Hope you will agree.
Yes Kasturi Sir, fully agree with your views.
Sir, in my view, the reversal of input tax credit is not required because the purchase was itself NIL rate or exempt. The reversal is required if input used commonly for the supply of taxable and exempt goods.
Sec. 2(47) defines “exempt supply” as "supply of any goods or services or both which attracts nil rate of tax or which may be wholly exempt from tax under section 11, or under section 6 of the Integrated Goods and Services Tax Act, and includes nontaxable supply;". As per this definition exempt includes NIL rate of tax as well.
Ganeshan Sir, thanks for your reasoned reply. However, in my view, the reversal of ITC for common services is required under Rule 42 and 43 of CGST Act, 2017, if the taxable person is having both taxable and exempted supply.

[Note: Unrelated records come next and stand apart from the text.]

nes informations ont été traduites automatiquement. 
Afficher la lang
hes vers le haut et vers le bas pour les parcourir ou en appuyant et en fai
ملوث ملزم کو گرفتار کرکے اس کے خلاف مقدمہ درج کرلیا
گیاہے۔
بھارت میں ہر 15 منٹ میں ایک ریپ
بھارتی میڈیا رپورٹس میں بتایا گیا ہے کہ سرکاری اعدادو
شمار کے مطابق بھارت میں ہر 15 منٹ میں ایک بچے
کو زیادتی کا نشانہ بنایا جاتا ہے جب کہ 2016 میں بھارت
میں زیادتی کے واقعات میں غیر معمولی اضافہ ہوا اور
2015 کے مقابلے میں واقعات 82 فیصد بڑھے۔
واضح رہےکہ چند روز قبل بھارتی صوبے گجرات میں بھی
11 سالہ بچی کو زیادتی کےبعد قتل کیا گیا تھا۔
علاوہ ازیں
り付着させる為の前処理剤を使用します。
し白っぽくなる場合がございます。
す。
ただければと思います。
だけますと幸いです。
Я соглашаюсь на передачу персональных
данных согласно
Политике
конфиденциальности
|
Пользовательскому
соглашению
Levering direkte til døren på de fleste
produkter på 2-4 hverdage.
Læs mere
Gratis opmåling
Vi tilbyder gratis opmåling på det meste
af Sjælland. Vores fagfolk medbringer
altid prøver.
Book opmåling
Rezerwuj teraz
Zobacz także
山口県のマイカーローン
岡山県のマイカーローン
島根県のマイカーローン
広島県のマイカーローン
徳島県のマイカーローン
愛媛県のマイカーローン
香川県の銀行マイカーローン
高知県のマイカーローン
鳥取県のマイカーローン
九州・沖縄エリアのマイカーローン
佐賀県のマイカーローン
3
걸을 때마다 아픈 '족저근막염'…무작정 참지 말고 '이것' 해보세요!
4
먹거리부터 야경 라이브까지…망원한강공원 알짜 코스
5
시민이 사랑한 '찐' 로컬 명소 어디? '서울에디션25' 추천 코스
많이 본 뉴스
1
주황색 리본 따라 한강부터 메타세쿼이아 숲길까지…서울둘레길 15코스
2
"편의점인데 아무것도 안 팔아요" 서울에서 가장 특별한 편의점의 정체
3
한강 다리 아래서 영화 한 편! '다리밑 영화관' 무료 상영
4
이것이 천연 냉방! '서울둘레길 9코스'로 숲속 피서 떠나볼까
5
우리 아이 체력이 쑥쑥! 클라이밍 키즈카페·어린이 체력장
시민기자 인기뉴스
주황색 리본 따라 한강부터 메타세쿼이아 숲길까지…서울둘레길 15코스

Since one of the supply is exempted, reversal is necessary. The reversal provision is linked with outward supply and no relation with inward supply.
Product A is taxable supply and product B is exempted supply Only when tax paid inputs are used in the supply of products A & B the question of proportionate reversal of ITC availed will come into play. Since products A & B are supplied separately and no common inputs are used for such supply the question of propoertional reversal if ITC doesnot arise.
I concur with the views of Sh.Ranganathan, Sir and Sh.Ganeshan Kalyani, Sir.